L’exposition itinérante « Biennale des Arts 2019 : La Victorine dans l’œil des Mirkine » poursuit son parcours

Pour la première fois depuis la création d’une Biennale des Arts en 2013, une exposition itinérante est organisée hors les murs, dans l'espace public. Les passants sont ainsi invités, le temps d’une promenade, à se plonger dans l’univers magique des plateaux de cinéma, à la rencontre des stars internationales et des réalisateurs de renom qui ont fait la gloire des studios de la Victorine…

Après l’Aéroport Nice Côte d’Azur, la Place Masséna et la Promenade du Paillon, l’exposition sera sur la Promenade des Anglais, face au Centre Universitaire Méditerranéen, jusqu’au 25 septembre.

Elle rejoindra ensuite les Studios de la Victorine à l’occasion des Journées Portes Ouvertes les 28 et 29 septembre prochains, et complêtera ainsi la riche programmation prévue à ce titre.

LA SAGA MIRKINE 1933-1983

Léo Mirkine, né à Kiev en 1910, immigre en France en 1919, fuyant la Révolution d’octobre et débarque à Nice. Après des études au Lycée Masséna de Nice, il « monte » à Paris, étudie les Arts et l’Architecture et commence à s’initier à la photographie. Talentueux, polyglotte et charismatique, dans la période d’avant-guerre, il devient très vite photographe de plateau pour les grands réalisateurs de l’époque (Christian-Jaque, Julien Duvivier, Abel Gance).

En juillet 40, pendant la guerre, il retourne à Nice, en zone libre, et ouvre alors son magasin « Studio Mirkine : Tout pour le Cinéma et la Photo », alterne les reportages, les portraits et les incursions sur les plateaux des mythiques studios de la Victorine. Très vite, sa boutique du 88, rue de France devient la boîte aux lettres des mouvements de libération Combat et Quatorze Juillet, un studio clandestin où sont réalisés photos d’identité et faux papiers. Recherché par la Gestapo, Mirkine ne fuit pas pour autant les plateaux puisqu’on le retrouve sur Les Visiteurs du Soir (1942) ou encore Les Mystères de Paris (1943). Il est arrêté en juillet 1944 alors qu’il travaille sur Les Enfants du Paradis de Marcel Carné.

Dès les années 50, Léo est bientôt rejoint par son fils Yves dit « Siki » qui va contribuer à élargir la participation des Mirkine au 7e art. Ce sont les années fastes pendant lesquels les magazines se disputent leurs clichés, les majors américaines leur donnent libre accès à leurs stars.
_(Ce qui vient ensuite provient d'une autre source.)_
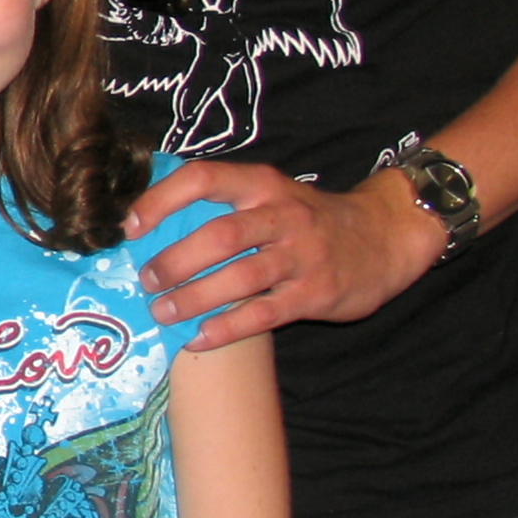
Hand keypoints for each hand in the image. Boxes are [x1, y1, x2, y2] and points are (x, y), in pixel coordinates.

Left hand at [126, 163, 446, 349]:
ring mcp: (302, 255)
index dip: (161, 200)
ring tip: (163, 312)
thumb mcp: (273, 196)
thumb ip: (225, 206)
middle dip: (175, 260)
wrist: (386, 236)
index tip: (131, 227)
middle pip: (220, 235)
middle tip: (147, 280)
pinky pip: (265, 313)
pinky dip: (228, 327)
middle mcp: (282, 215)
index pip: (203, 178)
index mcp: (262, 185)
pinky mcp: (317, 293)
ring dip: (194, 297)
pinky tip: (201, 338)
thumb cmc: (310, 220)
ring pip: (240, 276)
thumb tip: (152, 228)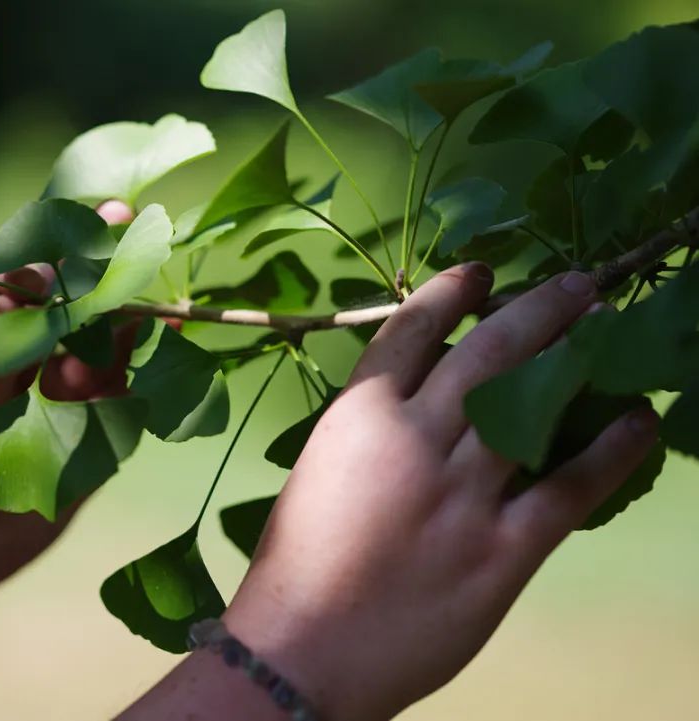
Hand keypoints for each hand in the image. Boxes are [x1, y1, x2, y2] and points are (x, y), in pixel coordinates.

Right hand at [222, 264, 659, 719]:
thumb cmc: (294, 564)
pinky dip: (610, 450)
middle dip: (535, 308)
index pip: (410, 331)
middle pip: (485, 353)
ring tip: (604, 323)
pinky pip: (567, 488)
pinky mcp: (499, 550)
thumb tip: (424, 400)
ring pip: (529, 403)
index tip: (482, 273)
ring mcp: (461, 494)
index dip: (449, 293)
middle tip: (576, 283)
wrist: (301, 649)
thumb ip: (369, 432)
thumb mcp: (320, 472)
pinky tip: (639, 420)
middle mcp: (414, 440)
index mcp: (358, 417)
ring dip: (572, 356)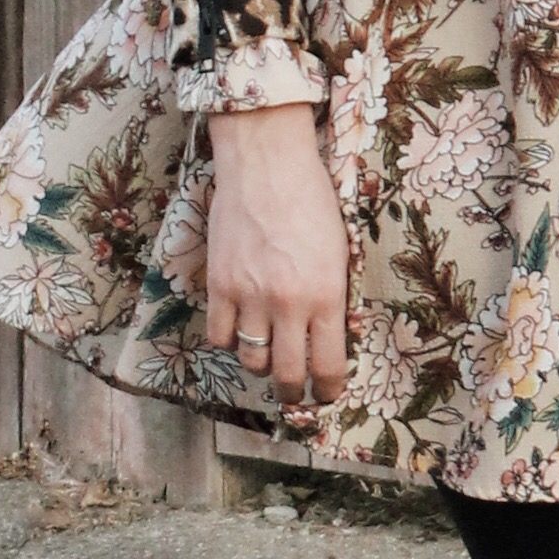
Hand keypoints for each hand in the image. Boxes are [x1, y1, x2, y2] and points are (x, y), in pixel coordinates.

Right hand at [204, 103, 352, 403]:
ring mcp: (249, 295)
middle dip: (292, 391)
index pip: (328, 365)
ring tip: (266, 352)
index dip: (328, 390)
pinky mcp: (220, 284)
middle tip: (294, 391)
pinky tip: (238, 327)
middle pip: (287, 373)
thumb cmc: (312, 200)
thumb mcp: (340, 252)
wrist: (267, 163)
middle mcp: (288, 303)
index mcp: (327, 295)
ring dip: (260, 362)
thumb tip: (328, 337)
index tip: (326, 395)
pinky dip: (228, 339)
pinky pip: (219, 334)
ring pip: (251, 358)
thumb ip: (333, 297)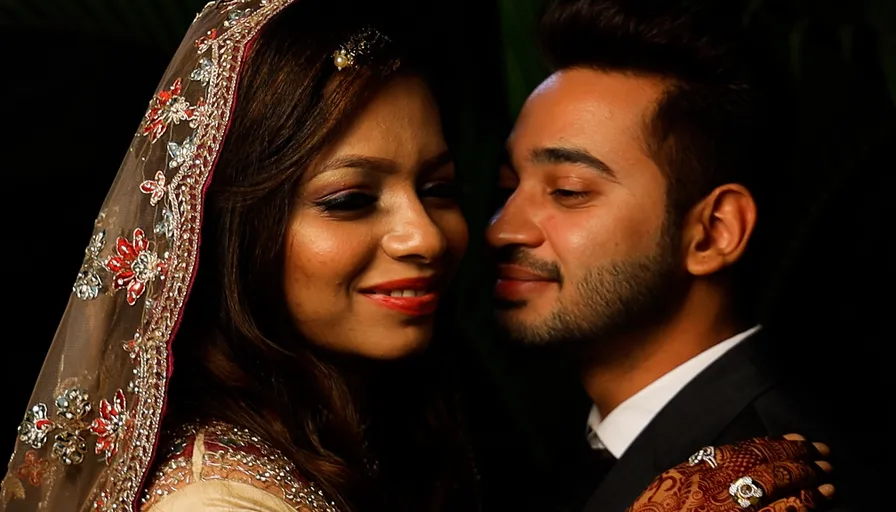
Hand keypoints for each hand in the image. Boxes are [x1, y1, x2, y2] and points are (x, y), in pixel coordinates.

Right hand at [627, 434, 833, 510]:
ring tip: (828, 480)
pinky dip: (803, 506)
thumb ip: (696, 471)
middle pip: (768, 463)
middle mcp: (718, 485)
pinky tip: (818, 501)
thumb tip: (722, 461)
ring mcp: (734, 508)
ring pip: (781, 487)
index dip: (777, 443)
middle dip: (799, 458)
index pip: (747, 449)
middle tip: (821, 455)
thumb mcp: (669, 485)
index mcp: (700, 471)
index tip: (796, 439)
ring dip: (808, 481)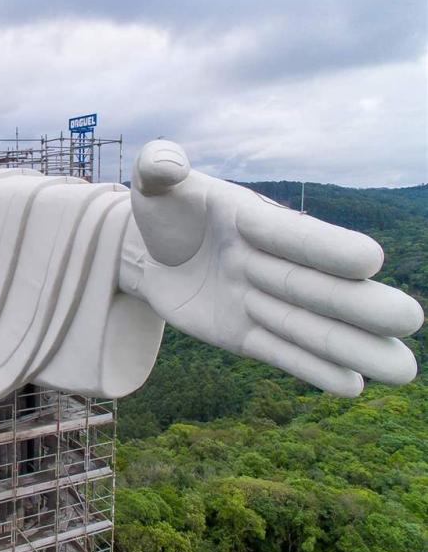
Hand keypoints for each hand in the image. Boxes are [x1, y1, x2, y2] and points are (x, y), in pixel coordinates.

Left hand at [125, 140, 422, 396]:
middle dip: (359, 305)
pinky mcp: (243, 335)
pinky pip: (278, 353)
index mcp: (252, 220)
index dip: (326, 247)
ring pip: (308, 328)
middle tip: (408, 319)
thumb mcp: (153, 184)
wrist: (149, 252)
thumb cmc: (162, 212)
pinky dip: (311, 370)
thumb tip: (165, 164)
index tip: (368, 259)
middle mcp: (267, 262)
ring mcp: (258, 302)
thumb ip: (158, 165)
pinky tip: (352, 387)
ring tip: (403, 370)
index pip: (292, 235)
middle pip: (316, 287)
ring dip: (352, 348)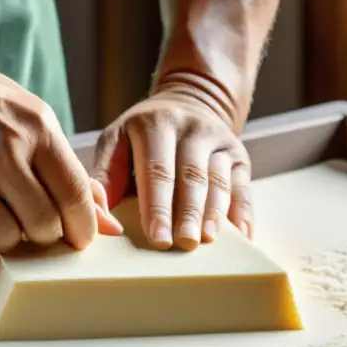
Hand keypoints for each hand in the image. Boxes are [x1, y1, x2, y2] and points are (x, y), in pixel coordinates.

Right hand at [0, 56, 121, 261]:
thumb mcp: (32, 119)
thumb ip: (68, 169)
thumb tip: (104, 219)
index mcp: (36, 130)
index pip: (75, 196)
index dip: (83, 228)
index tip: (78, 239)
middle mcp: (0, 152)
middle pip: (42, 226)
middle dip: (42, 235)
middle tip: (32, 226)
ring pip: (3, 239)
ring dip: (5, 240)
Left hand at [91, 88, 252, 250]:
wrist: (187, 103)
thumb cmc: (141, 136)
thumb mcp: (116, 142)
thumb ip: (104, 178)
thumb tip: (103, 221)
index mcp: (155, 124)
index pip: (157, 170)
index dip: (158, 206)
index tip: (157, 238)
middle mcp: (191, 128)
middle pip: (191, 176)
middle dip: (188, 213)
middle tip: (184, 243)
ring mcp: (219, 141)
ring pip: (219, 181)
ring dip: (214, 213)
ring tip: (206, 240)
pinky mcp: (239, 155)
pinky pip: (243, 186)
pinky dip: (243, 213)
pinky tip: (241, 236)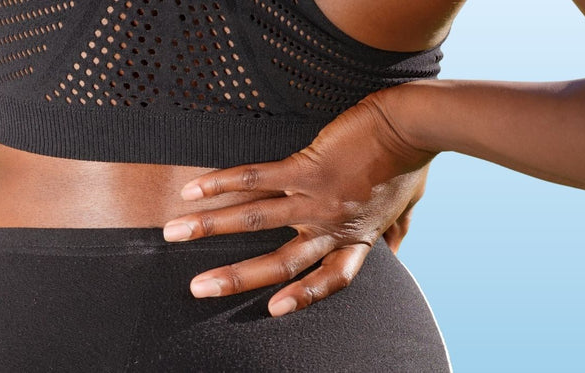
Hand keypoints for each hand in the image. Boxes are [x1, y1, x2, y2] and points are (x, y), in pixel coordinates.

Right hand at [163, 96, 435, 316]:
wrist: (411, 124)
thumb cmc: (408, 163)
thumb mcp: (405, 206)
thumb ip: (396, 231)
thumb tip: (397, 249)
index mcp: (354, 239)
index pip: (327, 279)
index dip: (301, 297)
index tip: (273, 310)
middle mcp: (330, 226)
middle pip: (279, 262)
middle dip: (234, 278)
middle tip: (197, 289)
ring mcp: (315, 198)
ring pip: (255, 221)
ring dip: (209, 229)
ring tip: (173, 233)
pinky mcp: (304, 167)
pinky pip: (255, 179)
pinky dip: (220, 184)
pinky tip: (192, 190)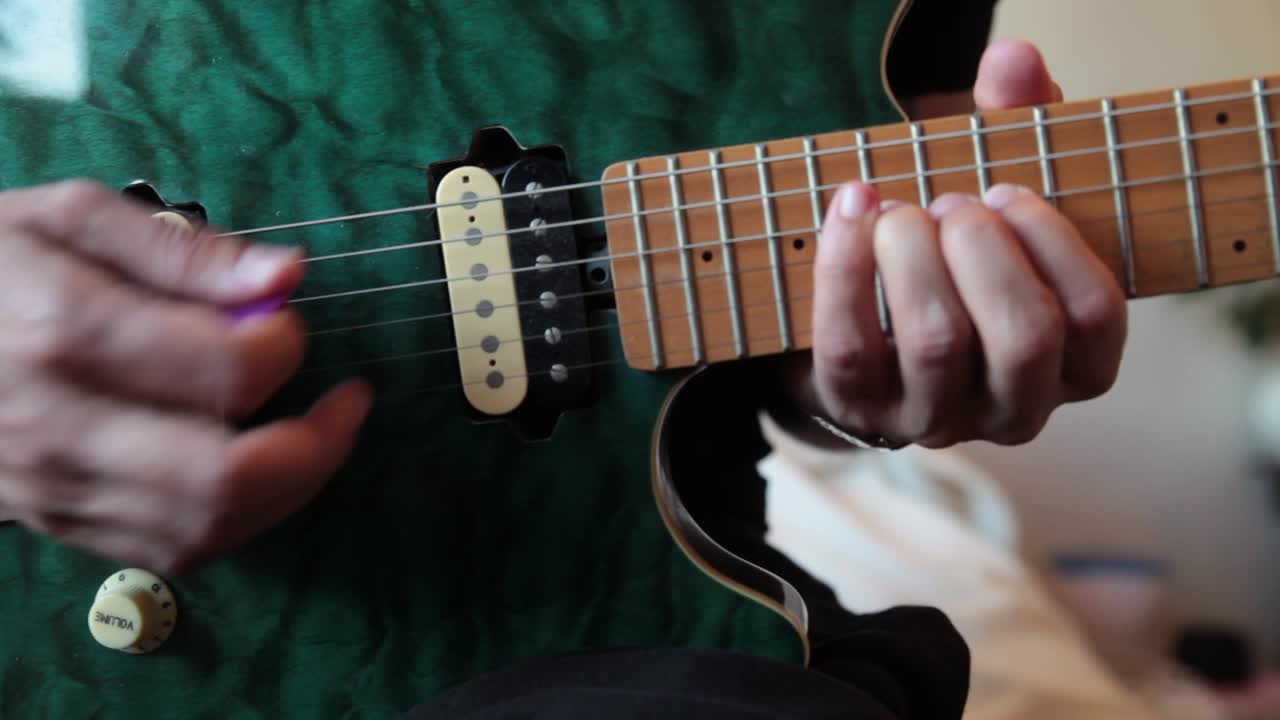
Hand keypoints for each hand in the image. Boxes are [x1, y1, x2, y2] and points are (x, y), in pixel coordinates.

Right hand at [0, 180, 371, 570]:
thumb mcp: (65, 218)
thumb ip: (182, 249)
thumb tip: (285, 274)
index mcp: (63, 334)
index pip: (223, 371)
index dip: (285, 347)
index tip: (289, 317)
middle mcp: (57, 426)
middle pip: (225, 477)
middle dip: (317, 445)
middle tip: (347, 401)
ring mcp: (51, 487)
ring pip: (205, 528)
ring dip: (290, 490)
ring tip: (317, 435)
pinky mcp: (54, 522)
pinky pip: (169, 549)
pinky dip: (238, 519)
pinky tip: (257, 471)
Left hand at [793, 40, 1126, 447]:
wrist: (867, 337)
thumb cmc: (957, 262)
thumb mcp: (1003, 203)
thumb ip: (1021, 128)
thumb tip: (1012, 59)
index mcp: (1075, 368)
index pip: (1093, 317)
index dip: (1052, 242)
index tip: (1005, 191)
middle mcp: (1015, 410)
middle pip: (1023, 337)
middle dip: (984, 251)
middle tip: (949, 203)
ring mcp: (936, 420)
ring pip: (937, 343)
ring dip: (914, 255)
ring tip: (899, 212)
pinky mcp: (860, 410)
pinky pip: (849, 346)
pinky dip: (845, 268)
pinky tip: (851, 213)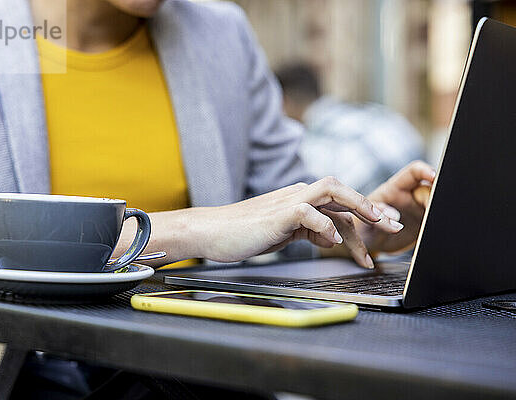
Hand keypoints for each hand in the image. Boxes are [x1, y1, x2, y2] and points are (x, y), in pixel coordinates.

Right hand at [195, 177, 401, 267]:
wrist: (213, 231)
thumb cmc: (244, 233)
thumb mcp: (285, 233)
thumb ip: (310, 232)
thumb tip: (333, 239)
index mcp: (300, 199)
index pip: (339, 201)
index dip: (365, 212)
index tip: (385, 226)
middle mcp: (298, 194)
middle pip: (342, 191)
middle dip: (371, 206)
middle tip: (394, 225)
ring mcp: (288, 201)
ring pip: (331, 191)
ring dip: (358, 206)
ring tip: (376, 224)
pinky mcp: (278, 214)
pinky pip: (309, 213)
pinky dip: (324, 227)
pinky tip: (331, 243)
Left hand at [358, 161, 435, 253]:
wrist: (366, 245)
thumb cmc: (361, 227)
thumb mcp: (362, 220)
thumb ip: (376, 215)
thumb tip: (393, 214)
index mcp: (393, 189)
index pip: (413, 173)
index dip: (425, 171)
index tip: (433, 176)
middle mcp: (409, 197)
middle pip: (429, 190)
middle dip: (433, 197)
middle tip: (430, 211)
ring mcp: (418, 211)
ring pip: (435, 205)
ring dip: (436, 213)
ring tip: (432, 224)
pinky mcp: (423, 225)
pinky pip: (434, 222)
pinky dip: (436, 227)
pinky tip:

La mode est aux studios de cinéma de la Victorine à Nice, Mirkine s’y installe et devient naturellement photographe de plateau sur les plus grands classiques du cinéma français, notamment La Belle Meunière de Marcel Pagnol, Et Dieu... créa la femme de Roger Vadim qui va révéler au monde entier la jeune Brigitte Bardot, l’ésotérique Le Testament d’Orphée de Jean Cocteau avec Jean Marais ou bien le tourbillonnant Fanfan la Tulipe de Christian-Jaque avec Gérard Philipe…

En un demi-siècle, Léo puis Yves ont ainsi vécu puis restitué de « l’intérieur » le tournage de plus de 150 films.

Stéphane Mirkine (petite fille de Léo, fille de Yves) se sent messagère de leur talent et décide de faire revivre ce patrimoine familial de plus de 120 000 négatifs pour que la saga continue.

L’OEIL MIRKINE

Virtuoses du Rolleiflex, ils savaient capter en un millionième de seconde la magie de l’instant. Léo et Yves Mirkine n’étaient pas de simples photographes. Ils étaient des survivants. Ils savaient mieux que quiconque le prix de la légèreté, de la beauté, de la lumière. Les vedettes d’alors ne résistent pas au talent et à l’empathie que dégagent les Mirkine. Elles ne sourient pas à leur propre reflet mais au photographe qui ne les trahira pas et qui saura donner de la noblesse à un instant anodin. Une confiance souvent née sur les plateaux de tournage et entretenue sur les marches du Festival de Cannes. C’est cette complicité singulière qui donne aux clichés Mirkine un regard si particulier. Sur les photographies Mirkine, les stars apparaissent disponibles, en confiance avec une volonté de partager, une envie de faire plaisir.